Start of THE DATA

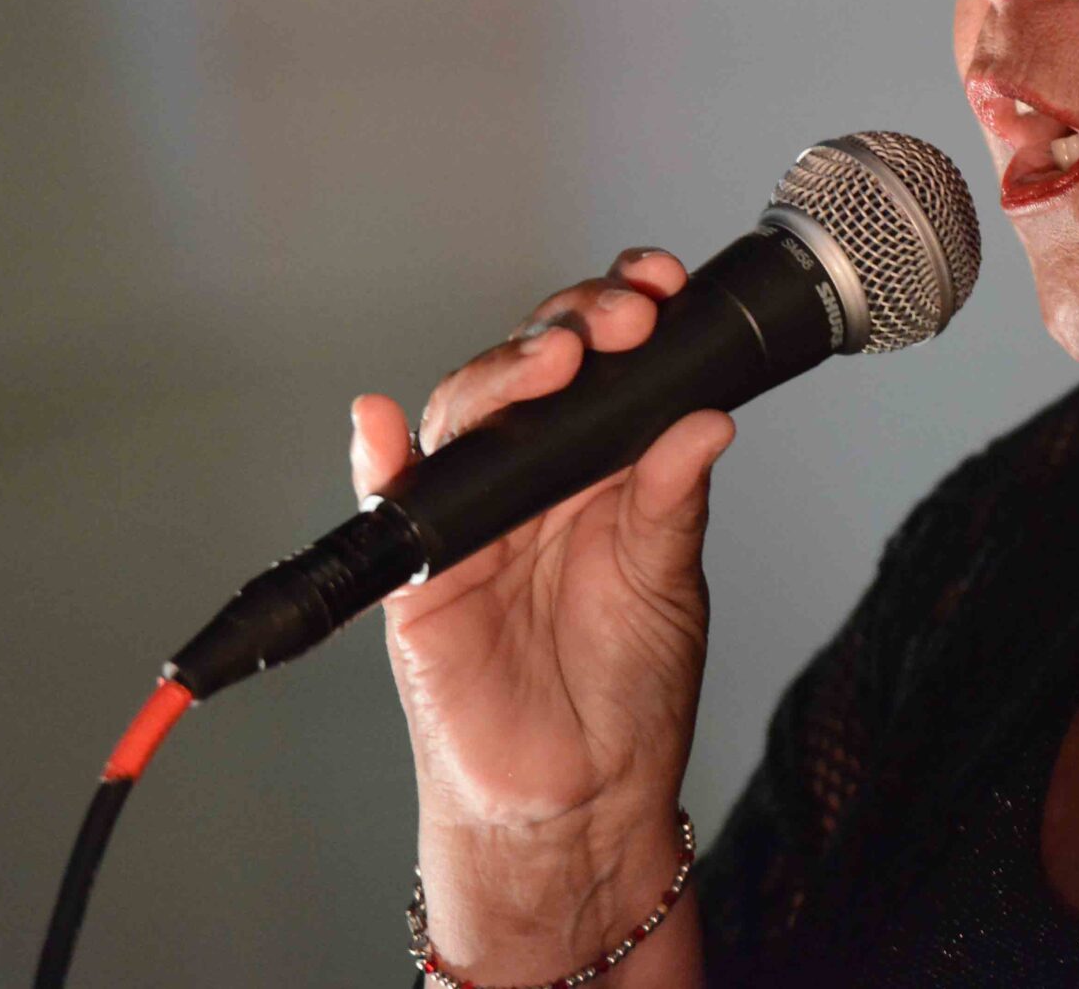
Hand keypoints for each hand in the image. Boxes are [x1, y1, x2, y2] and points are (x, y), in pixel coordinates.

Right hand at [348, 247, 730, 980]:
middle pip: (529, 367)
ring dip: (500, 374)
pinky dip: (375, 458)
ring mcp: (471, 517)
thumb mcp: (668, 580)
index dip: (622, 308)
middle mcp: (531, 474)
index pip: (600, 360)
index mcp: (600, 461)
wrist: (585, 793)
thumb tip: (703, 417)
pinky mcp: (420, 574)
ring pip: (464, 415)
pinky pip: (388, 503)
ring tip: (550, 359)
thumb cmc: (628, 684)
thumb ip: (675, 499)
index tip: (660, 285)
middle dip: (572, 325)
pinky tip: (376, 423)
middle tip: (622, 321)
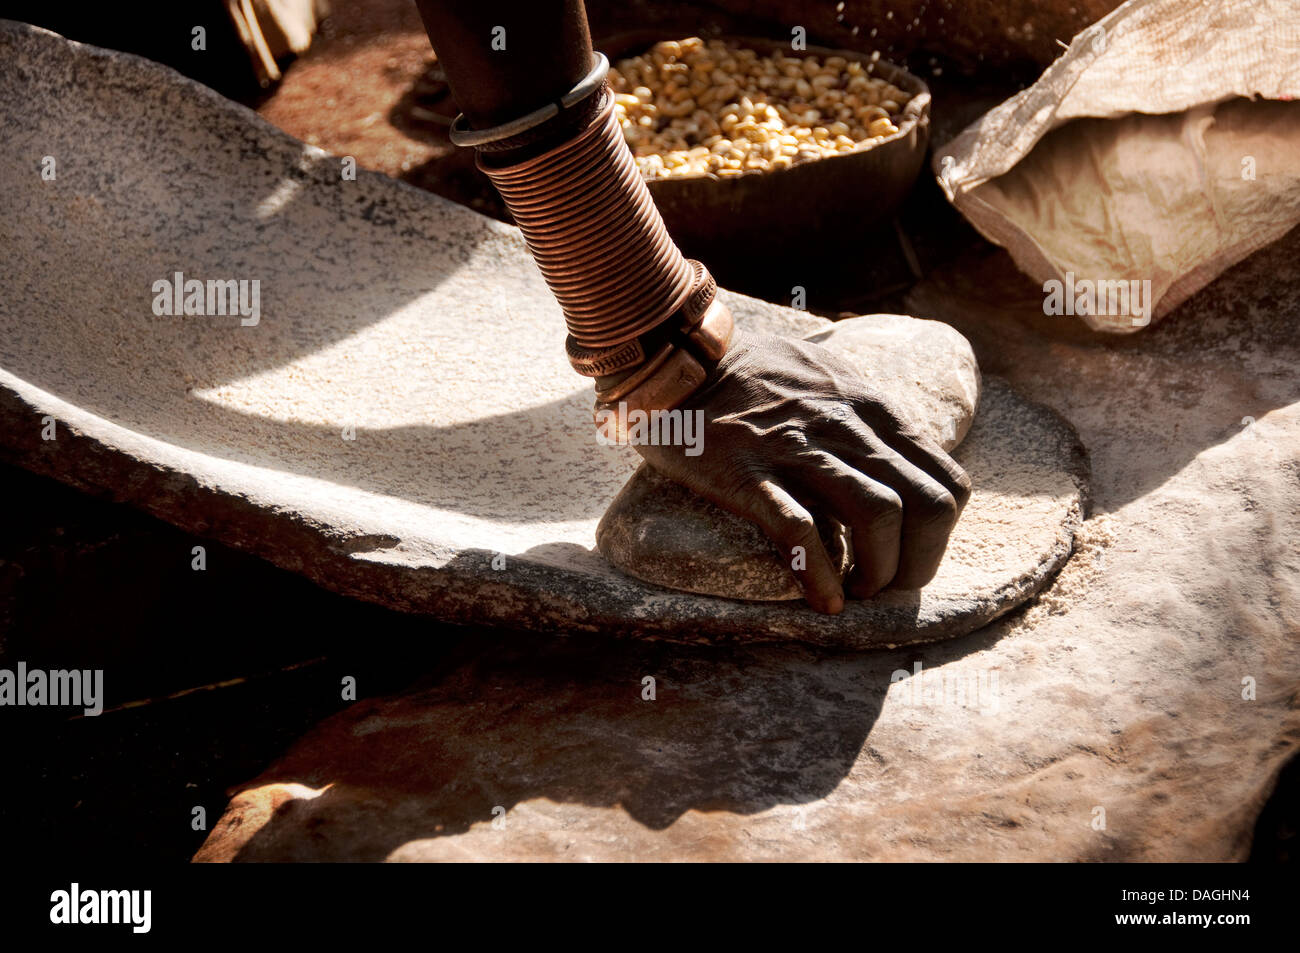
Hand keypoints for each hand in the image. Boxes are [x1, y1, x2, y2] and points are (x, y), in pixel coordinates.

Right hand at [632, 329, 971, 613]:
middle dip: (919, 561)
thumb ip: (866, 420)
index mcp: (872, 409)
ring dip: (878, 572)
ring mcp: (798, 449)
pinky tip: (821, 601)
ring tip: (855, 591)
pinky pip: (801, 531)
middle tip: (887, 585)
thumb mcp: (829, 379)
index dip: (939, 536)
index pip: (948, 483)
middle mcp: (846, 427)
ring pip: (879, 516)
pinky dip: (821, 577)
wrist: (677, 355)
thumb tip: (894, 468)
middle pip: (928, 506)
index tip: (910, 557)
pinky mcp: (749, 473)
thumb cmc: (752, 374)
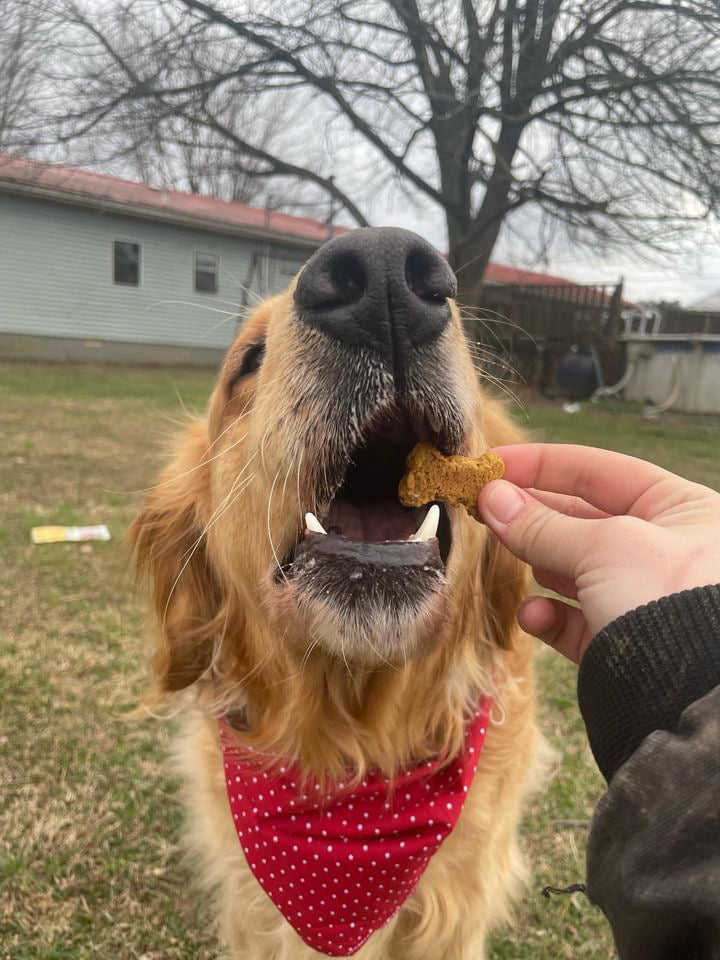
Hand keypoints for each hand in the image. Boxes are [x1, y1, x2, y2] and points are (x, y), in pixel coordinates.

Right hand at [477, 444, 719, 663]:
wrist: (693, 705)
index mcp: (681, 509)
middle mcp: (666, 549)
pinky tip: (533, 617)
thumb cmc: (669, 604)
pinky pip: (575, 619)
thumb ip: (542, 523)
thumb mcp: (603, 548)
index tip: (492, 465)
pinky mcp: (624, 642)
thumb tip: (490, 497)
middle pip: (582, 519)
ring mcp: (643, 597)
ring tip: (510, 560)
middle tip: (483, 511)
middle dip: (532, 518)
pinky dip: (549, 616)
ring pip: (573, 569)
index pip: (600, 471)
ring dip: (539, 566)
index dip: (542, 465)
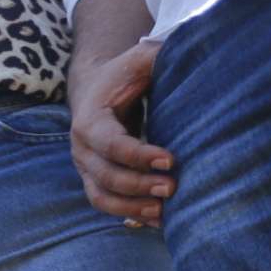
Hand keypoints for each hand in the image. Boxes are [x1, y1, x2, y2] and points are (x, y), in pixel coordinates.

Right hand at [69, 39, 173, 224]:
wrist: (96, 90)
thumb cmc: (123, 74)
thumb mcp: (138, 59)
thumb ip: (157, 55)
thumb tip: (189, 49)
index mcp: (89, 120)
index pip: (110, 144)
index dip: (138, 155)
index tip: (171, 159)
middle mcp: (81, 149)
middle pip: (106, 176)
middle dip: (139, 185)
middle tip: (174, 188)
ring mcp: (85, 168)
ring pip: (102, 197)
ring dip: (132, 208)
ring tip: (164, 212)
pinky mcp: (94, 180)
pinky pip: (106, 205)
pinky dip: (129, 215)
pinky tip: (157, 221)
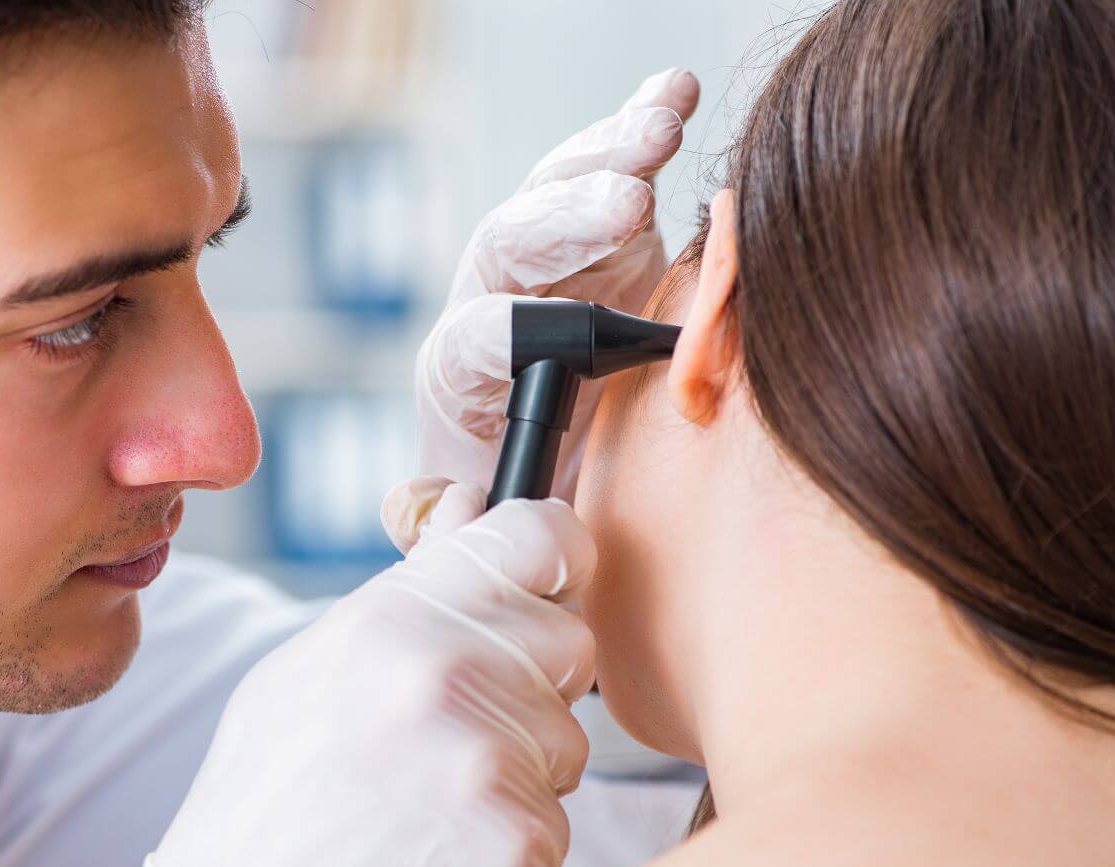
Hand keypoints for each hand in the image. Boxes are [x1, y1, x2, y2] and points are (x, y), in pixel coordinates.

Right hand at [97, 484, 596, 866]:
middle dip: (532, 683)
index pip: (540, 536)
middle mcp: (446, 672)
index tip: (553, 580)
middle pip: (570, 641)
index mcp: (393, 615)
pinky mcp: (516, 845)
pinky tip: (440, 858)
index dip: (559, 555)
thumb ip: (409, 586)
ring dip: (521, 771)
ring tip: (429, 806)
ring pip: (569, 740)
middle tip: (454, 731)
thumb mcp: (313, 666)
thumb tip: (473, 506)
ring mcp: (486, 761)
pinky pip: (556, 822)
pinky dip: (512, 844)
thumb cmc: (268, 800)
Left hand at [415, 68, 699, 500]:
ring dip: (609, 156)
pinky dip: (642, 127)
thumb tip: (439, 511)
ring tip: (662, 130)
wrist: (553, 465)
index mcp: (460, 377)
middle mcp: (496, 301)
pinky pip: (611, 167)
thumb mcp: (488, 526)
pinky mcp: (604, 232)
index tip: (551, 336)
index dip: (503, 332)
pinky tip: (675, 92)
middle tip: (628, 207)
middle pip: (510, 244)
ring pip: (559, 194)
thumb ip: (460, 523)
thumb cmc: (523, 504)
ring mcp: (550, 260)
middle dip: (564, 222)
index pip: (468, 341)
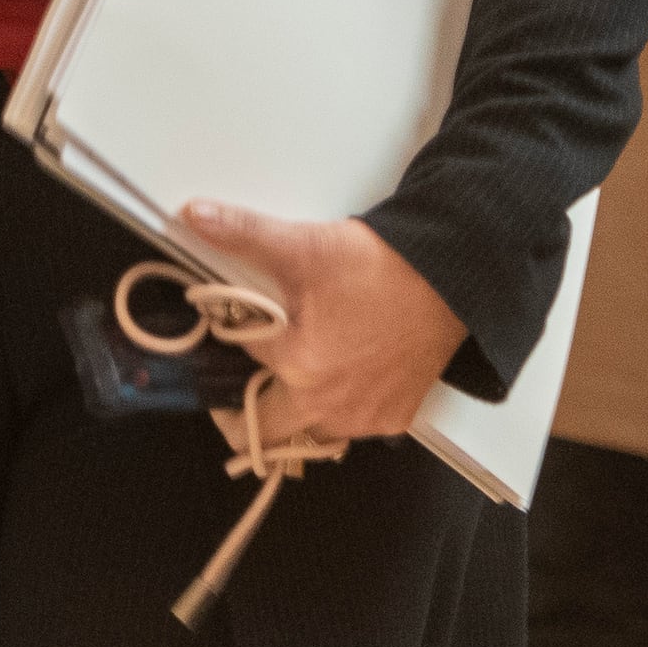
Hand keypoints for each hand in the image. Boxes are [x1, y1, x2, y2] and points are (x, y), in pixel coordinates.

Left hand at [174, 204, 471, 442]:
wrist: (452, 279)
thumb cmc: (382, 268)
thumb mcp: (304, 247)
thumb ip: (243, 235)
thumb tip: (195, 215)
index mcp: (297, 368)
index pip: (239, 361)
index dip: (235, 335)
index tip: (240, 321)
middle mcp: (326, 406)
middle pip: (263, 428)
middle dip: (248, 404)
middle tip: (251, 371)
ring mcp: (363, 419)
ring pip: (307, 432)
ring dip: (296, 410)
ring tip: (305, 366)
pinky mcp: (394, 419)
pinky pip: (351, 428)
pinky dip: (340, 409)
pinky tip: (346, 372)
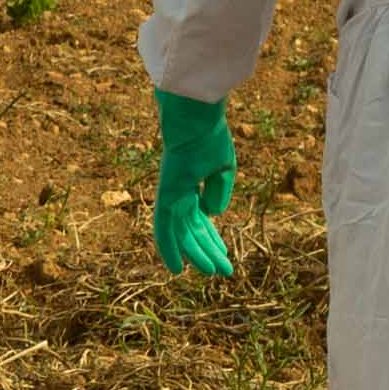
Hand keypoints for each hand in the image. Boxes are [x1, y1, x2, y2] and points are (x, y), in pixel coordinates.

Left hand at [149, 90, 239, 281]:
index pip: (200, 220)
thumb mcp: (223, 167)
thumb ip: (218, 192)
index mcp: (190, 185)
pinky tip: (176, 268)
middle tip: (223, 272)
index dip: (213, 239)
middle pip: (192, 230)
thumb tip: (211, 215)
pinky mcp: (164, 197)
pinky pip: (163, 228)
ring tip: (213, 272)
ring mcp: (170, 196)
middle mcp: (178, 194)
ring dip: (197, 255)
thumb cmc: (209, 135)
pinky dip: (168, 249)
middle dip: (208, 251)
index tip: (225, 257)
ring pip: (181, 234)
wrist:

End of THE DATA

TASK DIRECTIONS: Only the number is wanted: how many lines above include the word "Right"?

RESPONSE BELOW: 5